Akarkara (Anacyclus pyrethrum) is an herb used in traditional medicine that is also sold as a supplement. There is currently a lack of clinical evidence to support its numerous claimed benefits.
Akarkara is most often used for
Akarkara is an herb (Anacyclus pyrethrum) used in traditional medicine that contains many phytochemicals, including phenols and flavonoids. Its extracts are claimed to have antimicrobial, anti-inflammatory, anticonvulsive, analgesic (painkilling), and aphrodisiac properties. Supplements derived from Anacyclus pyrethrum are often sold under the name Akarkara, but other names like pellitory root are also used.

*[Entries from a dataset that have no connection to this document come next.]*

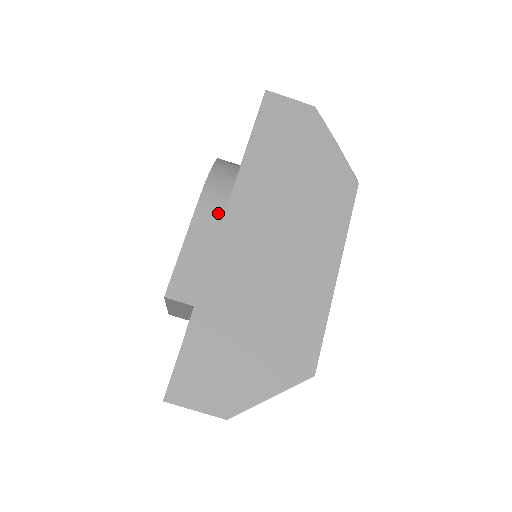
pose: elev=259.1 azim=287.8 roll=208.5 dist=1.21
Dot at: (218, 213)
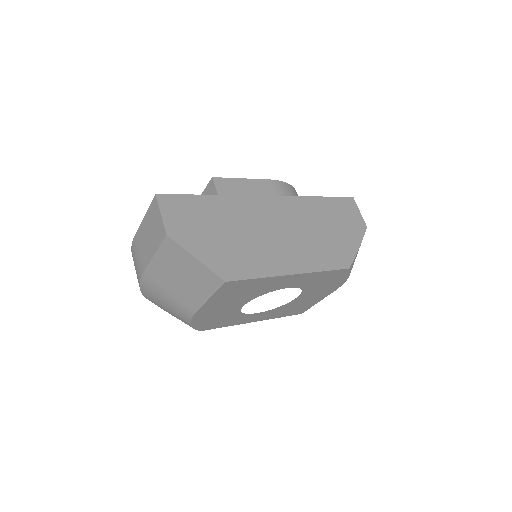
Dot at: (275, 192)
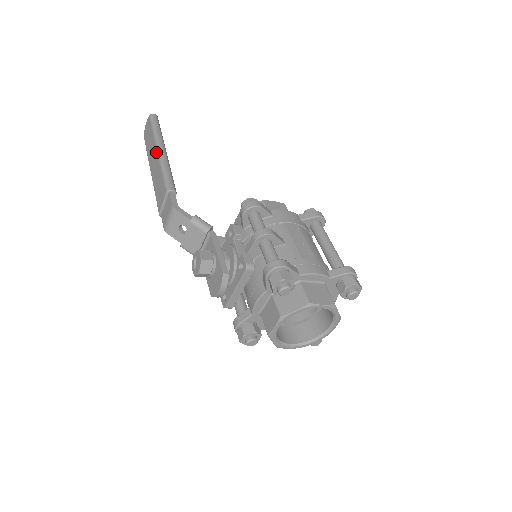
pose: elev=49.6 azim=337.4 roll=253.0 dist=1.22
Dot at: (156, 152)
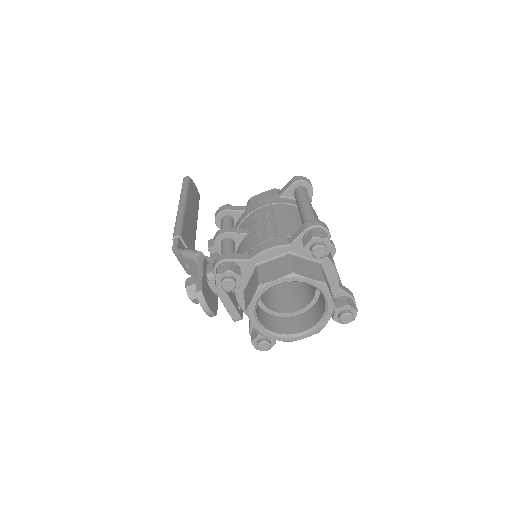
Dot at: occluded
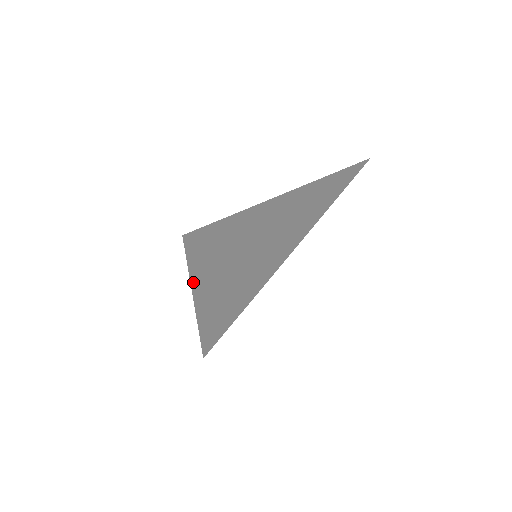
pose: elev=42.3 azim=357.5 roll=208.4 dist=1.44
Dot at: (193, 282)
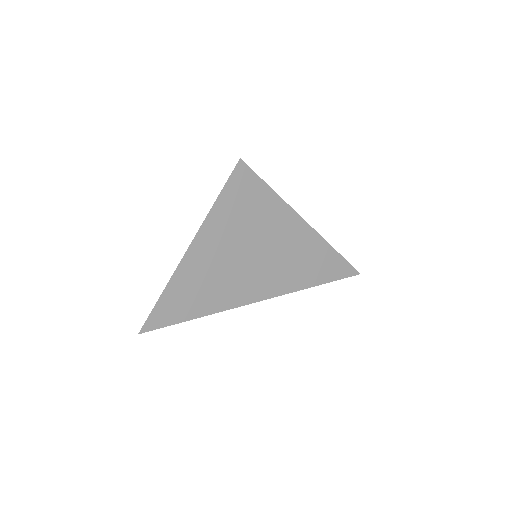
Dot at: (211, 213)
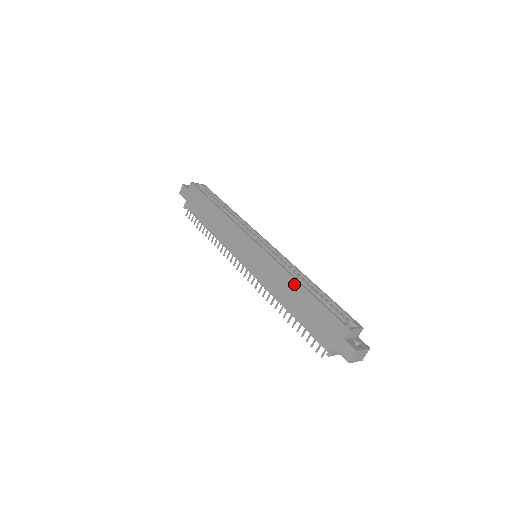
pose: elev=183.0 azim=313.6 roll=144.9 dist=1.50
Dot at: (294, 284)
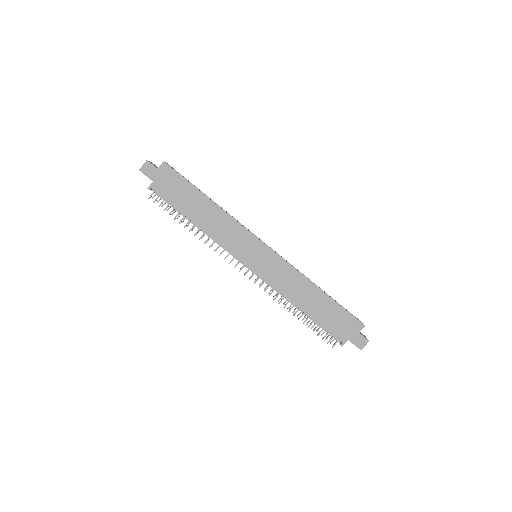
Dot at: (312, 288)
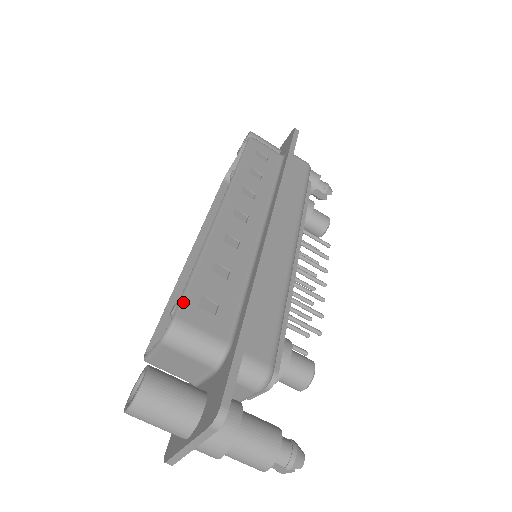
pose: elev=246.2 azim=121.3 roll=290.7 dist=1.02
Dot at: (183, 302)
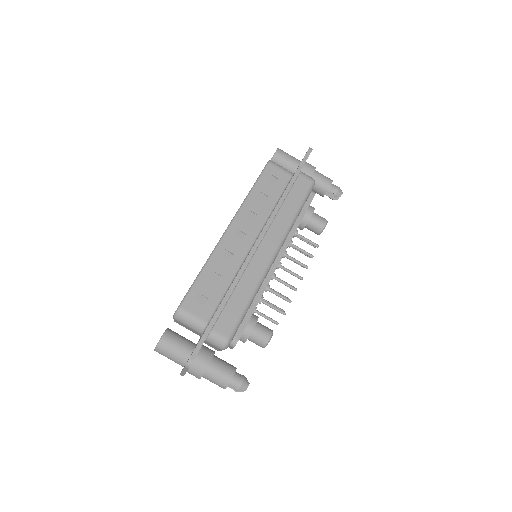
Dot at: (186, 298)
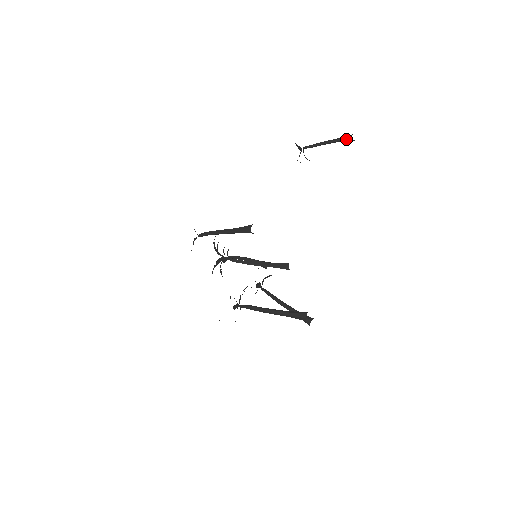
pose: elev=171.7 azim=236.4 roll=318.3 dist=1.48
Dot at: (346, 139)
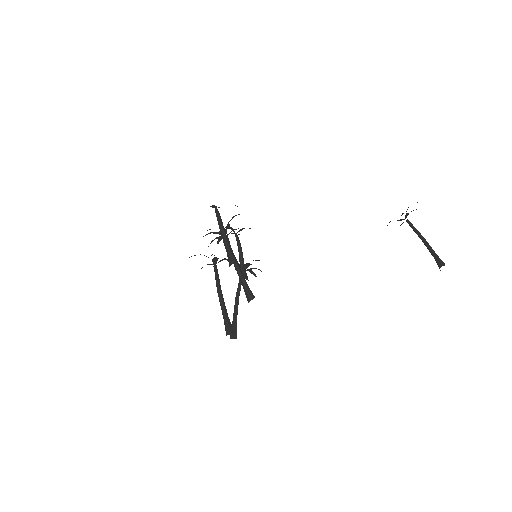
Dot at: (437, 261)
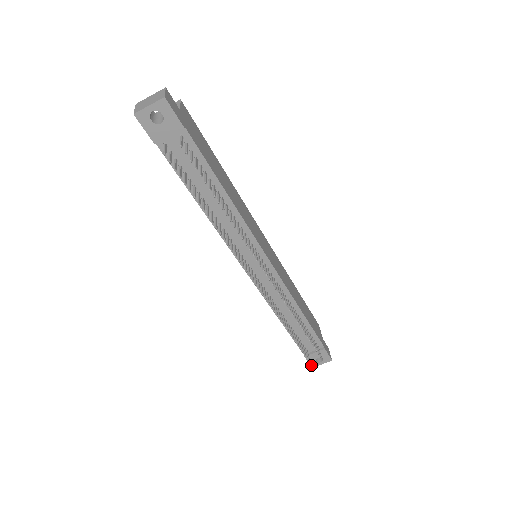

Cell culture (in vitro) experiments show that extracts from Anacyclus pyrethrum have antimicrobial and antioxidant activity. Several animal studies have confirmed the antioxidant activity, along with anti-inflammatory and immunomodulatory effects. Animal studies also show that extracts from Anacyclus pyrethrum can act as a painkiller, have neuroprotective effects against seizures in models of epilepsy, and enhance memory. Further studies in male rats also find evidence of a benefit to sperm health (count, viability, and motility) and libido.
Unfortunately, these effects have only been demonstrated in cell culture or animal experiments; no clinical data exist. Therefore, it is not currently possible to make conclusions about the potential efficacy of Akarkara supplements on human health. The only human data currently available is from a study of 13 women in whom a 12-week treatment with a face cream containing Anacyclus pyrethrum extracts showed potential to protect skin from damage.
The main drawback is the lack of randomized controlled trials assessing the effects of Akarkara supplements or extracts from Anacyclus pyrethrum on humans. Therefore, it remains to be determined whether Akarkara can provide any benefit to humans. Importantly, the animal studies cited above don’t report any major side effects following treatment with extracts from Anacyclus pyrethrum. Furthermore, pharmacological studies in rodents find evidence of toxicity at high doses (e.g., 2,000 milligrams of extract per kilogram of body weight) but not when extracts from Anacyclus pyrethrum are administered at low doses. Finally, the one aforementioned human trial with Akarkara did not report on any safety or adverse events data. Consequently, Akarkara supplements are likely safe for human consumption, but because there is currently no data on toxicology, side effects, or adverse outcomes from human studies, it is not yet possible to make firm conclusions about their safety.
The antioxidant, anti-inflammatory, and analgesic properties of Akarkara shown in cell culture and animal experiments are likely caused by the various phytochemicals — phenols, flavonoids, tannins, and polysaccharides — identified in Anacyclus pyrethrum extracts. However, determining exactly how extracts from Anacyclus pyrethrum cause the numerous documented benefits in animal experiments will only be possible if mechanistic studies are completed. Therefore, it is currently unclear exactly how Akarkara might protect against seizures, enhance memory, improve sperm health, or increase libido, as shown in animal models. Furthermore, these effects must be tested in clinical trials to demonstrate the relevance of Akarkara supplements to human health.
- Vajikaran Rasayana
- Pellitory Root
- Spanish Chamomile
- Anacyclus Pyrethrum
Studies in rats use a range of 50-150 mg/kg bodyweight Anacyclus pyrethrum roots (DC) daily, with all tested extracts (ethanolic, petroleum ether, water) appearing to be effective. This results in an estimated human dosage range of:
- 550-1,600 mg daily for a 150 lb person
- 700-2,200 mg daily for a 200 lb person
- 900-2,700 mg daily for a 250 lb person
These are just estimates as to the effective range of the root extract in humans, since there is currently no human evidence to base recommendations on.